SUPPLIED INFORMATION:
===============

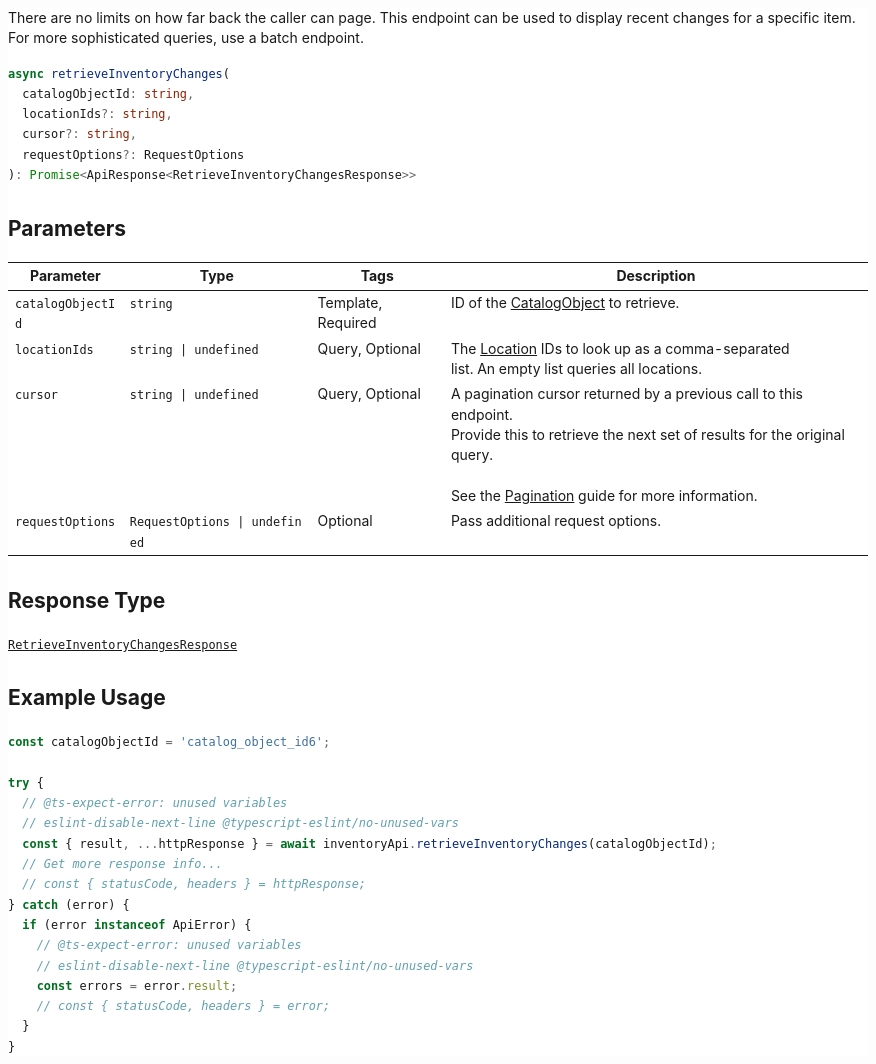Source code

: There are no limits on how far back the caller can page. This endpoint can be
used to display recent changes for a specific item. For more
sophisticated queries, use a batch endpoint.

```ts
async retrieveInventoryChanges(
  catalogObjectId: string,
  locationIds?: string,
  cursor?: string,
  requestOptions?: RequestOptions
): Promise<ApiResponse<RetrieveInventoryChangesResponse>>
```

## Parameters

| Parameter | Type | Tags | Description |
|  --- | --- | --- | --- |
| `catalogObjectId` | `string` | Template, Required | ID of the [CatalogObject](entity:CatalogObject) to retrieve. |
| `locationIds` | `string \| undefined` | Query, Optional | The [Location](entity:Location) IDs to look up as a comma-separated<br/>list. An empty list queries all locations. |
| `cursor` | `string \| undefined` | Query, Optional | A pagination cursor returned by a previous call to this endpoint.<br/>Provide this to retrieve the next set of results for the original query.<br/><br/>See the [Pagination](https://developer.squareup.com/docs/working-with-apis/pagination) guide for more information. |
| `requestOptions` | `RequestOptions \| undefined` | Optional | Pass additional request options. |

## Response Type

[`RetrieveInventoryChangesResponse`](../models/retrieve-inventory-changes-response.md)

## Example Usage

```ts
const catalogObjectId = 'catalog_object_id6';

try {
  // @ts-expect-error: unused variables
  // eslint-disable-next-line @typescript-eslint/no-unused-vars
  const { result, ...httpResponse } = await inventoryApi.retrieveInventoryChanges(catalogObjectId);
  // Get more response info...
  // const { statusCode, headers } = httpResponse;
} catch (error) {
  if (error instanceof ApiError) {
    // @ts-expect-error: unused variables
    // eslint-disable-next-line @typescript-eslint/no-unused-vars
    const errors = error.result;
    // const { statusCode, headers } = error;
  }
}
```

===============

WORK INSTRUCTIONS:
Extract from the listing above the lines between the line containing "Tags | Description |" and the line containing "all locations. |", keeping both of those lines. Output nothing else.

EXPECTED ANSWER:
| Parameter | Type | Tags | Description |
|  --- | --- | --- | --- |
| `catalogObjectId` | `string` | Template, Required | ID of the [CatalogObject](entity:CatalogObject) to retrieve. |
| `locationIds` | `string \| undefined` | Query, Optional | The [Location](entity:Location) IDs to look up as a comma-separated<br/>list. An empty list queries all locations. |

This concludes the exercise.